> **必須課題**
#1 個展「Net」の解説文を2文に要約してください。
#2 個展「Net」の解説文によると、新作の撮影はどの作品の撮影地で行われましたか。
#3 個展「Net」の解説文を、最後の文の後から書き継いでください。

> **対象テキスト**
“Net” After Talk #1

 2019年6月4日から、15日まで、神保町のThe Whiteにて個展を開催しました。タイトルは"Net" 新作3点を含む、7点の写真による展示です。
 展開図という言葉を、前回の日記で以下のような説明をしました。

Netというのは、展開図という意味です。数学で出てくるアレです。立体を平面上で把握することが想像の域を超えないため、切り開くことで一様な把握を手助けしたりします。また、建築で出てくるアレでもあります。実際に見に行けなかったり、未完成の状態だと、どこに何が配置されるか把握することが難しいので、面で切り開いて並べ、平面上で分かるようにするためのものです。
http://kaitamaki.com/2019/05/27/solo-exhibition-net/

 この文章を前提に、以下、解説に移ります。

Net [1-11 Nihonbashi Chuo-ku] #3, (2019)
Net [1-11 Nihonbashi Chuo-ku] #1, (2019)
Net [1-11 Nihonbashi Chuo-ku] #2, (2019)
 この3枚の写真が、"Net"(展開図)とタイトルをつけた新作です。過去作で選択した被写体が複合された、同じ地点を撮影した複数枚の写真を、Netと呼ぶことにしました。撮影は"null"という作品の撮影地で行い、過去作の被写体が3箇所以上含まれていることをルールとして設定しています。

> **提供項目**
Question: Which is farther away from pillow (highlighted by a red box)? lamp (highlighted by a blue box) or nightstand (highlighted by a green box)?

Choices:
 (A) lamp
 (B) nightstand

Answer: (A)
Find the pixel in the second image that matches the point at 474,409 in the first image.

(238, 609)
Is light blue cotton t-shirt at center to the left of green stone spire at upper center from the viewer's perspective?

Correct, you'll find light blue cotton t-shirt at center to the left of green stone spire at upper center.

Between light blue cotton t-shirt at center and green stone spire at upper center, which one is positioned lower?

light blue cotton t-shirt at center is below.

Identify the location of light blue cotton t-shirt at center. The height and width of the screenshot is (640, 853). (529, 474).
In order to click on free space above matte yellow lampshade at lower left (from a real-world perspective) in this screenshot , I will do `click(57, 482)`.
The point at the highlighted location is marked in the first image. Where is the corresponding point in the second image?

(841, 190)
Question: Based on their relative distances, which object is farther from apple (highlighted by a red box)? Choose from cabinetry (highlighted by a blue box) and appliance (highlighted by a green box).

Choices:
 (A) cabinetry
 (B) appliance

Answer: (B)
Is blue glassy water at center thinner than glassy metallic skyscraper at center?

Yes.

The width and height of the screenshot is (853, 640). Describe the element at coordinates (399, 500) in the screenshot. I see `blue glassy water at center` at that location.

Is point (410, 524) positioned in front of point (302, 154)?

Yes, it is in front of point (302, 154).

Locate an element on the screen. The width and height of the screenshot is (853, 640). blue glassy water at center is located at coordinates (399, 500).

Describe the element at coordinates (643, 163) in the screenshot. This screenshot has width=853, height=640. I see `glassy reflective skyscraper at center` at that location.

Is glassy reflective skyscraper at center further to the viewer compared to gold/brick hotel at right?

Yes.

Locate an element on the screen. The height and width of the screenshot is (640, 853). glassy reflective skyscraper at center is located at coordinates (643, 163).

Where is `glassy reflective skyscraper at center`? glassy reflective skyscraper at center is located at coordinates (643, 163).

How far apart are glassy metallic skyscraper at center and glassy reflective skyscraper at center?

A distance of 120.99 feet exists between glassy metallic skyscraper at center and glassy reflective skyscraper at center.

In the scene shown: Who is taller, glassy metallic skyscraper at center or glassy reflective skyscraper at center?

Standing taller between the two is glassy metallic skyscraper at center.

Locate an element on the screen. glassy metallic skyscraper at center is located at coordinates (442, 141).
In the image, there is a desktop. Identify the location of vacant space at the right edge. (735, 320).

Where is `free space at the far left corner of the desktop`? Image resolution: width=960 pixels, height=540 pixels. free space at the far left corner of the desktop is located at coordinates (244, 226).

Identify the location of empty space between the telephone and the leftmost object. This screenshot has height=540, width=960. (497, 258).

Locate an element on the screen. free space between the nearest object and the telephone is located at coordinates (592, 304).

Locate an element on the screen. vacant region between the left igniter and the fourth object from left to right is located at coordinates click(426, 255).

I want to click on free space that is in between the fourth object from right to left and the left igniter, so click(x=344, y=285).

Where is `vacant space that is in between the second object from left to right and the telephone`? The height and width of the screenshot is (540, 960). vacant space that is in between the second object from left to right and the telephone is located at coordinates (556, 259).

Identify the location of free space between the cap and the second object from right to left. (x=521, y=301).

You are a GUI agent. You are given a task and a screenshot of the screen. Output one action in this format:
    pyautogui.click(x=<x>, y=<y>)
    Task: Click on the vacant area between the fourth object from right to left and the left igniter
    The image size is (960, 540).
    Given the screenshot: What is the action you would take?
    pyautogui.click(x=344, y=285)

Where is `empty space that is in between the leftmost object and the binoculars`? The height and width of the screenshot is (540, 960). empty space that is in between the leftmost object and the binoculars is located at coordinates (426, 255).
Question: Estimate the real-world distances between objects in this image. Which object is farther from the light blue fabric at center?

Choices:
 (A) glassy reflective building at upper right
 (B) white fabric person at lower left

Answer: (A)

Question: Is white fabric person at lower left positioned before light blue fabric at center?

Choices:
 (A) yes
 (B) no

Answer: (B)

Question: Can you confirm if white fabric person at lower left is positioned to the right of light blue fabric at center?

> **解答一覧**
#1 2019年6月4日から15日まで、神保町のThe Whiteで、新作3点を含む7点の写真による個展"Net"が開催されました。Netは展開図を意味し、過去作の被写体が3箇所以上含まれる同じ地点を"null"という作品の撮影地で撮影した複数枚の写真を、新作として"Net"と呼んでいます。

#2 "null"という作品の撮影地です。

#3
 それでは、同じ場所で撮られた全く別の写真について考えていくことにします。ここでは、"null #2"という写真が撮影された場所で撮られた3枚の写真は、同じ場所で撮られており、撮影者は僕(1人であって、複数人ではない)であるという前提で話していきます。
 風景写真を撮るとき、恐らく、人はより良いものを撮ろうと努力するので、複数枚の写真を撮ることがあります。デジタルが普及した現代においてこの考え方は顕著で、1枚の写真を撮り、ディスプレイを見て、もっとこうしたほうがいいなとまたシャッターを切るのです。それらの複数枚の写真から、各々の感性において特定の写真が選択されます。個人が、これが1番美しいと判断をするのです。
 これは風景写真を撮らない方でも、誰もが身に覚えのある経験ではないでしょうか。少し想像してください。友達の写真を撮っていて、目をつぶっていることに気づいたとき、「もう1枚撮らせて」と声をかけることがありませんか。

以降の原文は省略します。